▶ [Task item]:
Going down the data below, set down exactly the line with "dish towel: present" and each line after it through the line with "side table: present [846,400,995,548]"; no other lines.

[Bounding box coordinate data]

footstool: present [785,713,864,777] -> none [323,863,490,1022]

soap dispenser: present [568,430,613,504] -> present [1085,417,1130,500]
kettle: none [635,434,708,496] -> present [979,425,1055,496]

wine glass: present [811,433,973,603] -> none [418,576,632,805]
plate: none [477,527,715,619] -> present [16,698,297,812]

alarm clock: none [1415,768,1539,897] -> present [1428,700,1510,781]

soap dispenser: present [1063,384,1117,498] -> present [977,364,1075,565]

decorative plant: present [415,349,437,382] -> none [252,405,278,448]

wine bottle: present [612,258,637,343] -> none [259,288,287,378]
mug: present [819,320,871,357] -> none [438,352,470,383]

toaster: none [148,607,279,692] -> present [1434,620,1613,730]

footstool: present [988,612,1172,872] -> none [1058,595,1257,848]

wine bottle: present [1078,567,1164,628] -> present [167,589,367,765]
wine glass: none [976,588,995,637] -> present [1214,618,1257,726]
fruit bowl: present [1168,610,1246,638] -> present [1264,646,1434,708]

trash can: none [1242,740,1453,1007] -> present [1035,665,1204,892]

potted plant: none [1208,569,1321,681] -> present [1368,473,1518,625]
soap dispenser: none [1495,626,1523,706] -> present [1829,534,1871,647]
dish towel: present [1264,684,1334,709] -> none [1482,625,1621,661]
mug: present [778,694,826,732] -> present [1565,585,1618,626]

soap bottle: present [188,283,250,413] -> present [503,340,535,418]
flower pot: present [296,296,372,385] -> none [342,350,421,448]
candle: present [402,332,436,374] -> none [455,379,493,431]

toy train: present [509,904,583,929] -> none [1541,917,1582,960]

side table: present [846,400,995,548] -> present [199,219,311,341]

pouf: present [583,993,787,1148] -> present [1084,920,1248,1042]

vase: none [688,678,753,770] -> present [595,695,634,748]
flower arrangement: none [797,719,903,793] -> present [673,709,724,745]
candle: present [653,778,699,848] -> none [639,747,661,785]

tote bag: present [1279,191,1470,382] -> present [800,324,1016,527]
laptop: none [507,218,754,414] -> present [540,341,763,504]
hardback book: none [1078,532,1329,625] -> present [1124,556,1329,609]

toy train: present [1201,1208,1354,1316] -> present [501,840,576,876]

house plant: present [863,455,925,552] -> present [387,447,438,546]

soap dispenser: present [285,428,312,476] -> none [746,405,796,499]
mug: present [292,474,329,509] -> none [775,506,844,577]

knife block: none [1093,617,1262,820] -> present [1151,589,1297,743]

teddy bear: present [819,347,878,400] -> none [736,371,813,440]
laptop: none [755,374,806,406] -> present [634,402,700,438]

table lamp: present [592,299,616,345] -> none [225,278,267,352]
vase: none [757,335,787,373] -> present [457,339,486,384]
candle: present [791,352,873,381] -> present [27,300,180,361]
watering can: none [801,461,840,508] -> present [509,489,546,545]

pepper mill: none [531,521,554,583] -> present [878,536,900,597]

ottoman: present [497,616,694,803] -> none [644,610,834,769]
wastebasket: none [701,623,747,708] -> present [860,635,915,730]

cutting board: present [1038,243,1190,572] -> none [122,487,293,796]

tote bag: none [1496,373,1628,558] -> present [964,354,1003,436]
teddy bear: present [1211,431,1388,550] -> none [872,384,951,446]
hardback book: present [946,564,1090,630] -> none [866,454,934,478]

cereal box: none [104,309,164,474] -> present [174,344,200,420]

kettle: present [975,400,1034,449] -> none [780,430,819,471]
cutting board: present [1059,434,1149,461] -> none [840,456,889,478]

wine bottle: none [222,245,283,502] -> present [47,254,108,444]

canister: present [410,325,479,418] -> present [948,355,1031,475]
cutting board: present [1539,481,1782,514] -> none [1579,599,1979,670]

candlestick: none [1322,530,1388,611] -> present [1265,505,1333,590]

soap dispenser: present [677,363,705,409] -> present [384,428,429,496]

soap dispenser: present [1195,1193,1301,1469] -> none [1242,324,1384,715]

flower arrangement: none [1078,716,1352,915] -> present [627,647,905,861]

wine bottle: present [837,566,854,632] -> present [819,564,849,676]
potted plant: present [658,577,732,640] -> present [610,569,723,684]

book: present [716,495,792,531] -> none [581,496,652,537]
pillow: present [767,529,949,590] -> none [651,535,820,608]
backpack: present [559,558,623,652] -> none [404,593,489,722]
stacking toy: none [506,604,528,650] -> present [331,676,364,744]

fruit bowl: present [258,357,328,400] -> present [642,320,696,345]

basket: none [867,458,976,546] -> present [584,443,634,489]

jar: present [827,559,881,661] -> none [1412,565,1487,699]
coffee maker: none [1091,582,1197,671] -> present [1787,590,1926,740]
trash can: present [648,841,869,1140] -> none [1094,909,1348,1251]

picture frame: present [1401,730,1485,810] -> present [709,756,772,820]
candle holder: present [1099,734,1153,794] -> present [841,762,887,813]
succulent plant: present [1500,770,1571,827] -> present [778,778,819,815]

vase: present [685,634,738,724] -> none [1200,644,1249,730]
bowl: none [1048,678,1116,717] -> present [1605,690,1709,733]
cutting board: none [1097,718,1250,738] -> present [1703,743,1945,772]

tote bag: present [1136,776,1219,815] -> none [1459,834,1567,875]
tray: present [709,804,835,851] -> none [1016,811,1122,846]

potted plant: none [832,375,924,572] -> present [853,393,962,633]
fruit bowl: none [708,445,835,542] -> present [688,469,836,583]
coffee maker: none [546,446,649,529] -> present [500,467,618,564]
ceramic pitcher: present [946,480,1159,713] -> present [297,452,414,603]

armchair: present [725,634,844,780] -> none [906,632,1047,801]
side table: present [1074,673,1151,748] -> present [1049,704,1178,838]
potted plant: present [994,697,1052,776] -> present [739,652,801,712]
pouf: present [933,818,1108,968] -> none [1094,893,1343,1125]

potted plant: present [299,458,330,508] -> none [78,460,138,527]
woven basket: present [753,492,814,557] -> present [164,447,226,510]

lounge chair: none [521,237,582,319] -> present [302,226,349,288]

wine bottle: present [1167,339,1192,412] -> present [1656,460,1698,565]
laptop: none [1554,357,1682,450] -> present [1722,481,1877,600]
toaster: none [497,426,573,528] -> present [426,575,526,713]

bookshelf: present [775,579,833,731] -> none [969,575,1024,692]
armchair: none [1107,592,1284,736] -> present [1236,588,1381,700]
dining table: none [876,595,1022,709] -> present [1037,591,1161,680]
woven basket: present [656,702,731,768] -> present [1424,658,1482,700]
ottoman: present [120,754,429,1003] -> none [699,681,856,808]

▶ [Expected output]:
dish towel: present [1264,684,1334,709] -> none [1482,625,1621,661]
mug: present [778,694,826,732] -> present [1565,585,1618,626]

soap bottle: present [188,283,250,413] -> present [503,340,535,418]
flower pot: present [296,296,372,385] -> none [342,350,421,448]
candle: present [402,332,436,374] -> none [455,379,493,431]

toy train: present [509,904,583,929] -> none [1541,917,1582,960]

side table: present [846,400,995,548] -> present [199,219,311,341]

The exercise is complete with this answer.